Une autre pensée est plus probable chez ce fou d’orgueil. Il veut avoir eu raison, dès le premier coup, jusque dans sa réserve qui contredit sa conclusion. Il ne peut pas, il ne doit pas s’être trompé[1]. C’est sa conception du savant qui suffirait, à elle seule, à prouver sa sottise. Quoi ! s’il tournait cette réserve à l’appui même de l’affirmation qu’elle atténuait ? La forgerie, cette porte de sortie par où le traître pourrait échapper, s’il la fermait sur lui ?

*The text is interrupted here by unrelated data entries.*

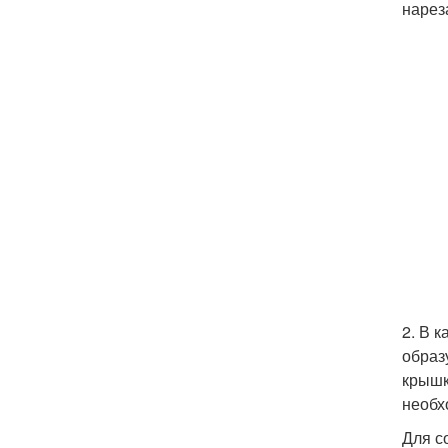
нарез
2. В 
образ
крышк
необх
Для с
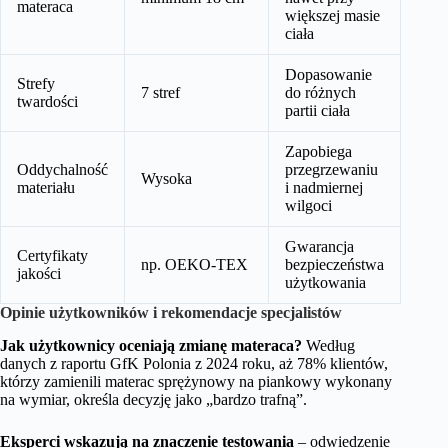
materaca
większej masie
ciała
Dopasowanie
Strefy
7 stref
do różnych
twardości
partii ciała
Zapobiega
Oddychalność
przegrzewaniu
Wysoka
materiału
i nadmiernej
wilgoci
Gwarancja
Certyfikaty
np. OEKO-TEX
bezpieczeństwa
jakości
użytkowania
Opinie użytkowników i rekomendacje specjalistów
Jak użytkownicy oceniają zmianę materaca?
Według
danych z raportu GfK Polonia z 2024 roku, aż 78% klientów,
którzy zamienili materac sprężynowy na piankowy wykonany
na wymiar, określa decyzję jako „bardzo trafną”.
Eksperci wskazują na znaczenie testowania
– odwiedzenie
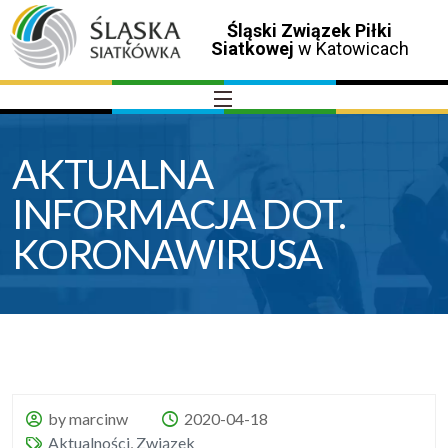
Śląski Związek Piłki
Siatkowej
w Katowicach
AKTUALNA
INFORMACJA DOT.
KORONAWIRUSA
by marcinw
2020-04-18
Aktualności
,
Związek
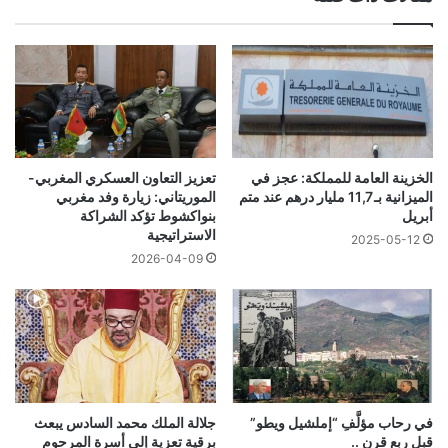
الخزينة العامة للمملكة: عجز في
تعزيز التعاون العسكري المغربي-
الميزانية بـ 11,7 مليار درهم عند متم
الموريتاني: زيارة وفد مغربي
أبريل
بنواكشوط تؤكد الشراكة
الاستراتيجية
2025-05-12
2026-04-09
في رحاب مؤلَّفِ “إملشيل ويطو”
جلالة الملك محمد السادس يبعث
قبل ربع قرن ..
برقية تعزية إلى أسرة المرحوم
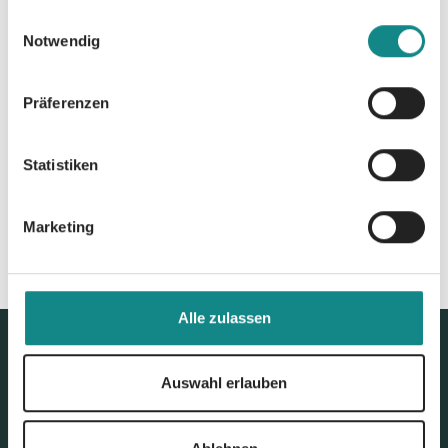
gesammelt haben.
Einwilligungsauswahl
Notwendig
Präferenzen
Zur Übersicht
Statistiken
Marketing
Alle zulassen
Auswahl erlauben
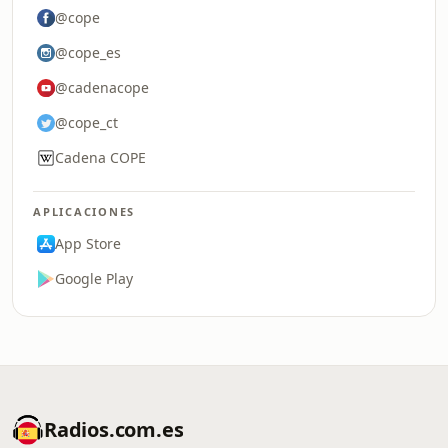
@cope
@cope_es
@cadenacope
@cope_ct
Cadena COPE
APLICACIONES
App Store
Google Play
Radios.com.es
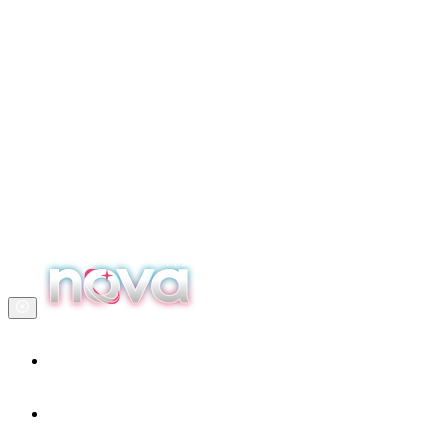
Accueil
Nos services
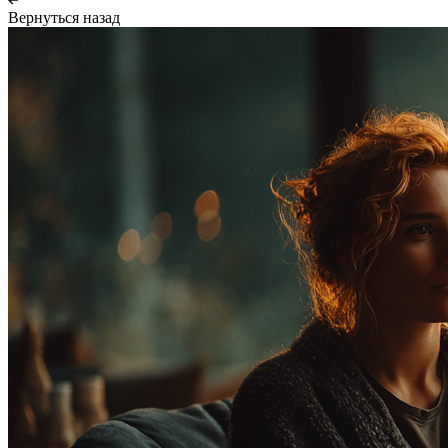
Вернуться назад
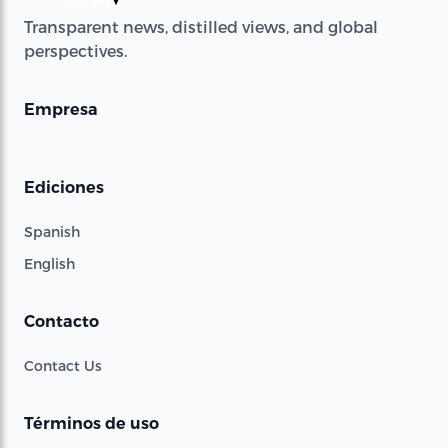
Transparent news, distilled views, and global
perspectives.
Empresa
Ediciones
Spanish
English
Contacto
Contact Us
Términos de uso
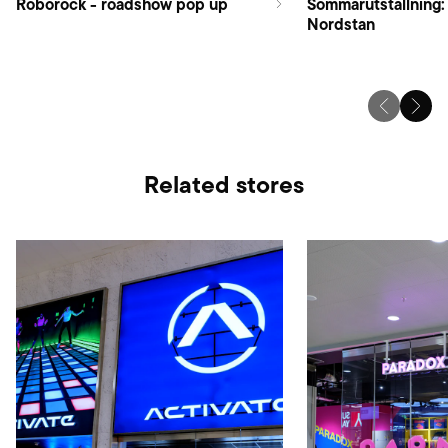
Roborock - roadshow pop up
Sommarutställning:
Nordstan
Related stores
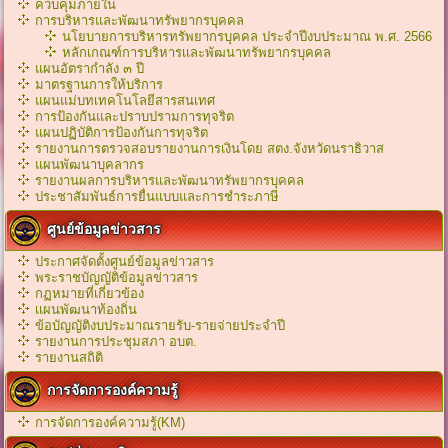
ควบคุมภายใน
การบริหารและพัฒนาทรัพยากรบุคคล
นโยบายการบริหารทรัพยากรบุคคล ประจำปีงบประมาณ พ.ศ. 2566
หลักเกณฑ์การบริหารเเละพัฒนาทรัพยากรบุคคล
แผนอัตรากำลัง ๓ ปี
มาตรฐานการให้บริการ
แผนแม่บทเทคโนโลยีสารสนเทศ
การป้องกันและปราบปรามการทุจริต
แผนปฏิบัติการป้องกันการทุจริต
รายงานการตรวจสอบรายงานการเงินโดย สตง.จังหวัดนราธิวาส
แผนพัฒนาบุคลากร
รายงานผลการบริหารและพัฒนาทรัพยากรบุคคล
ประชาสัมพันธ์การยื่นแบบและการชำระภาษี
ศูนย์ข้อมูลข่าวสาร
ประกาศจัดตั้งศูนย์ข้อมูลข่าวสาร
พระราชบัญญัติข้อมูลข่าวสาร
กฏหมายที่เกี่ยวข้อง
เเผนพัฒนาท้องถิ่น
ข้อบัญญัติงบประมาณรายรับ-รายจ่ายประจำปี
รายงานการประชุมสภา อบต.
รายงานสถิติ
การจัดการองค์ความรู้
การจัดการองค์ความรู้(KM)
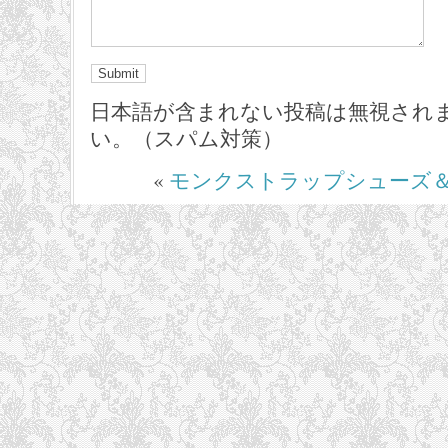
日本語が含まれない投稿は無視され
い。（スパム対策）
«
モンクストラップシューズ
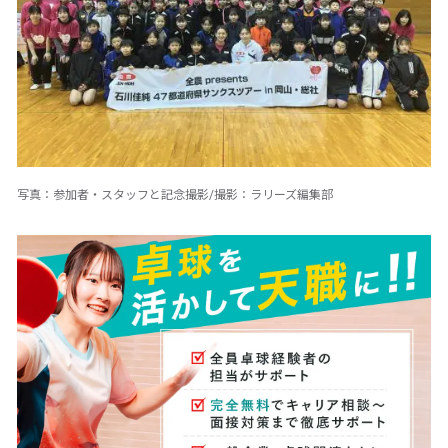
写真：参加者・スタッフと記念撮影/撮影：ラリーズ編集部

Dreyfus, dans l’ignorance où il est du bordereau, s’est accroché à cette explication : il ne peut être que la victime de quelque faussaire qui lui a volé son écriture. Du Paty s’est effrayé de cette explication, de cette vive formule[2]. Il croit que Dreyfus y persistera jusqu’au bout. Qu’adviendra-t-il si les juges

  1. Cela résulte expressément de la dernière phrase de son second rapport : « Je rappelle pour mémoire que j’avais été déjà consulté une première fois, à la hâte, dès le 13 octobre, et que j’ai répondu par une affirmation catégorique d’identité en écartant (tout en la mentionnant) l’hypothèse d’un document fait avec le plus grand soin. » À Rennes, Bertillon insista pour prouver sa bonne foi : « Cet avis que j’émettais excluait-il l’hypothèse de la contrefaçon de l’écriture ? Évidemment non. » (II, 323.) Quand Bertillon dit-il la vérité ?
  2. Il la changera d’ailleurs de date, dans son rapport à Mercier, la plaçant, comme on verra, après la communication qu’il finira par faire du bordereau à Dreyfus.